:: TASK REQUIREMENTS ::
For the data below, restate word for word only the lines from the line containing "index pip: (340, 346)" through the line containing "pinky tip: (498, 403)", both ends included.

(GIVEN ENTRIES Opens)

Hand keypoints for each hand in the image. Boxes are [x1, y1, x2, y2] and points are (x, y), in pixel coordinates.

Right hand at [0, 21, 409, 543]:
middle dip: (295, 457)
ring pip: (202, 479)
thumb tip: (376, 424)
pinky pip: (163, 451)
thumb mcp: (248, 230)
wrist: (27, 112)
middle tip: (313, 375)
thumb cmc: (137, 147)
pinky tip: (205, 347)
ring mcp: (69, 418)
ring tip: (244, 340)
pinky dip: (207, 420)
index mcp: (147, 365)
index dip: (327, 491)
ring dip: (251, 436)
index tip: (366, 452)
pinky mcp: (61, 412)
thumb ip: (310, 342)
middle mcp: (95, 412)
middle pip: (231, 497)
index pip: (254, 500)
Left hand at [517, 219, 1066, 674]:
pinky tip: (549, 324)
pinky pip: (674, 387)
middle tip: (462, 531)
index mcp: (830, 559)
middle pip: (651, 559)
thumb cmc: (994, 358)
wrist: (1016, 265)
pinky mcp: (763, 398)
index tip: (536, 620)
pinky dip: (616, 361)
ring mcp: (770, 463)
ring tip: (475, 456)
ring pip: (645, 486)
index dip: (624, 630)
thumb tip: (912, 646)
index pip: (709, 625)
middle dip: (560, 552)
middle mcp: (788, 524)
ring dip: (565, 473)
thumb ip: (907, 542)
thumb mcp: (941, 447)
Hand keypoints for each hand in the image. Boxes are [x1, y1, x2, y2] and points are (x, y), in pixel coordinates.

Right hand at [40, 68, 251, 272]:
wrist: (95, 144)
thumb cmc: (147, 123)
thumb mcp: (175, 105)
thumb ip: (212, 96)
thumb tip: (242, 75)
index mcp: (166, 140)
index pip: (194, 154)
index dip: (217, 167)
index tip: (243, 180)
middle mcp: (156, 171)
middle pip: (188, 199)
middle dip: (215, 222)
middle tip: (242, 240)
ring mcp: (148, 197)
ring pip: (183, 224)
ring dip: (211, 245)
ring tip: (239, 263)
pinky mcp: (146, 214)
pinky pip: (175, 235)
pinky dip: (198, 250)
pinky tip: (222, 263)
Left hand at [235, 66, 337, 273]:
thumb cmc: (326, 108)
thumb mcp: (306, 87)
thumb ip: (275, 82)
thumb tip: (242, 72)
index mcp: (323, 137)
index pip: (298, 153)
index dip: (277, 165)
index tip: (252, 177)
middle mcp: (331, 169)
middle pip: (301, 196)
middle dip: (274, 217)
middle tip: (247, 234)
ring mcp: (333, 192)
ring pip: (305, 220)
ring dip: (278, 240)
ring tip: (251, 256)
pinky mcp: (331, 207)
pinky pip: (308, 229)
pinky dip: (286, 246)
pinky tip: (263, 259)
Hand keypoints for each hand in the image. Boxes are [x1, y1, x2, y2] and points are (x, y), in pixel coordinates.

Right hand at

(GIVEN ENTRIES Closes)
(GIVEN ENTRIES Opens)

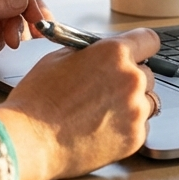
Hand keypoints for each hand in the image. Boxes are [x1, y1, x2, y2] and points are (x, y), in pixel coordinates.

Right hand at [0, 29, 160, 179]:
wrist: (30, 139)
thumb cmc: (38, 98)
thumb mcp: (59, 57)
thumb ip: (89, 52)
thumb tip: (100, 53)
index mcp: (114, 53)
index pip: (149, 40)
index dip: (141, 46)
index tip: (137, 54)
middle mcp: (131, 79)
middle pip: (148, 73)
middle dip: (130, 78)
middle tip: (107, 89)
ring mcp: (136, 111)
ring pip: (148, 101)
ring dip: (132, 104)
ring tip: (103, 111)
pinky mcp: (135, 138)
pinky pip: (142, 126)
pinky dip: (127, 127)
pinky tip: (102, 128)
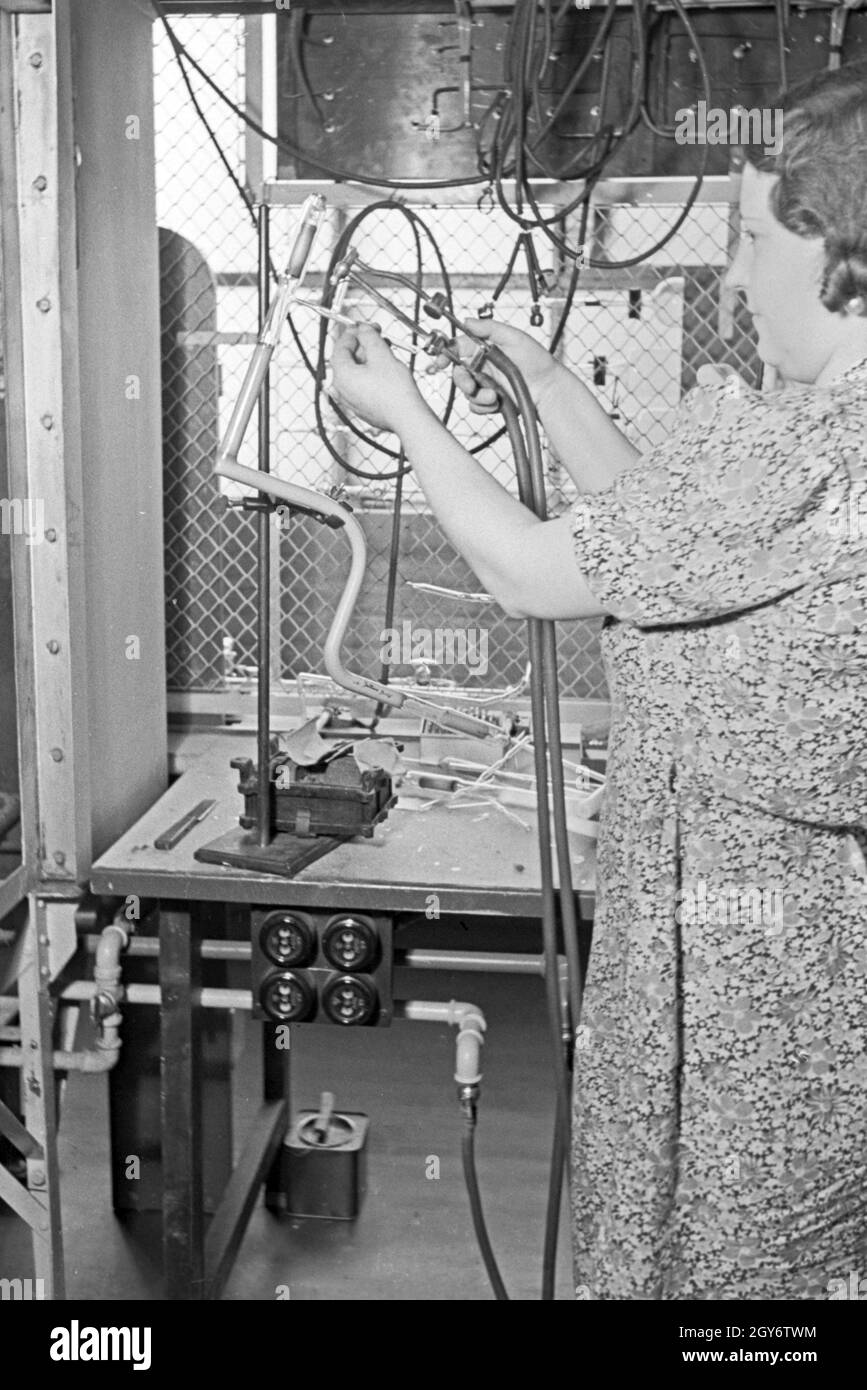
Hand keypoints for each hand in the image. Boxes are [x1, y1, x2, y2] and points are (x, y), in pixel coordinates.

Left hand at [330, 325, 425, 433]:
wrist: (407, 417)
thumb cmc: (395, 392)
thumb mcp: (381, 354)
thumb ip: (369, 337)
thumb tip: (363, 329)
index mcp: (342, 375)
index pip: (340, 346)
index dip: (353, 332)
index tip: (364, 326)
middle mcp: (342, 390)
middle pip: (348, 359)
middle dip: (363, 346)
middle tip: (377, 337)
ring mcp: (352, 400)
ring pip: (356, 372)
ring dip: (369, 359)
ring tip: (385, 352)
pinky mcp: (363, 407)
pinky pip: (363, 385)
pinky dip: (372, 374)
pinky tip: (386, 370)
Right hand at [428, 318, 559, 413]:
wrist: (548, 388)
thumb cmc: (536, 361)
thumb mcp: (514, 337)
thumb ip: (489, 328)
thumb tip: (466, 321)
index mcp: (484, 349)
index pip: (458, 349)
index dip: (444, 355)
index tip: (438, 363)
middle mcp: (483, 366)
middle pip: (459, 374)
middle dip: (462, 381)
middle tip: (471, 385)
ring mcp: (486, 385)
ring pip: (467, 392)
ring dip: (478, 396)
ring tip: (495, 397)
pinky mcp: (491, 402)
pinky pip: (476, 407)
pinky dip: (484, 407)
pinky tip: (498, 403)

(GIVEN ENTRIES Closes)

:: EXPECTED ANSWER ::
index pip: (340, 346)
index dip: (353, 332)
index tip: (364, 326)
middle mcp: (342, 390)
middle pip: (348, 359)
middle dip: (363, 346)
middle tip: (377, 337)
ring mcp: (352, 400)
ring pip: (356, 372)
ring dip: (369, 359)
ring tip: (385, 352)
pinky mcp: (363, 407)
pinky pip: (363, 385)
pinky dip: (372, 374)
pinky tip: (386, 370)
Right hand at [428, 318, 559, 413]:
wrist: (548, 388)
thumb cmc: (536, 361)
thumb mcp: (514, 337)
thumb ip: (489, 328)
thumb tip: (466, 321)
index mcp: (484, 349)
index pip: (458, 349)
index dip: (444, 355)
index tip: (438, 363)
middle mcp: (483, 366)
middle pip: (459, 374)
middle dip: (462, 381)
middle tip: (471, 385)
ring mcp: (486, 385)
ring pip: (467, 392)
ring dip: (478, 396)
ring tip: (495, 397)
pinky mcp: (491, 402)
pinky pip: (476, 407)
pinky dip: (484, 407)
pinky tip: (498, 403)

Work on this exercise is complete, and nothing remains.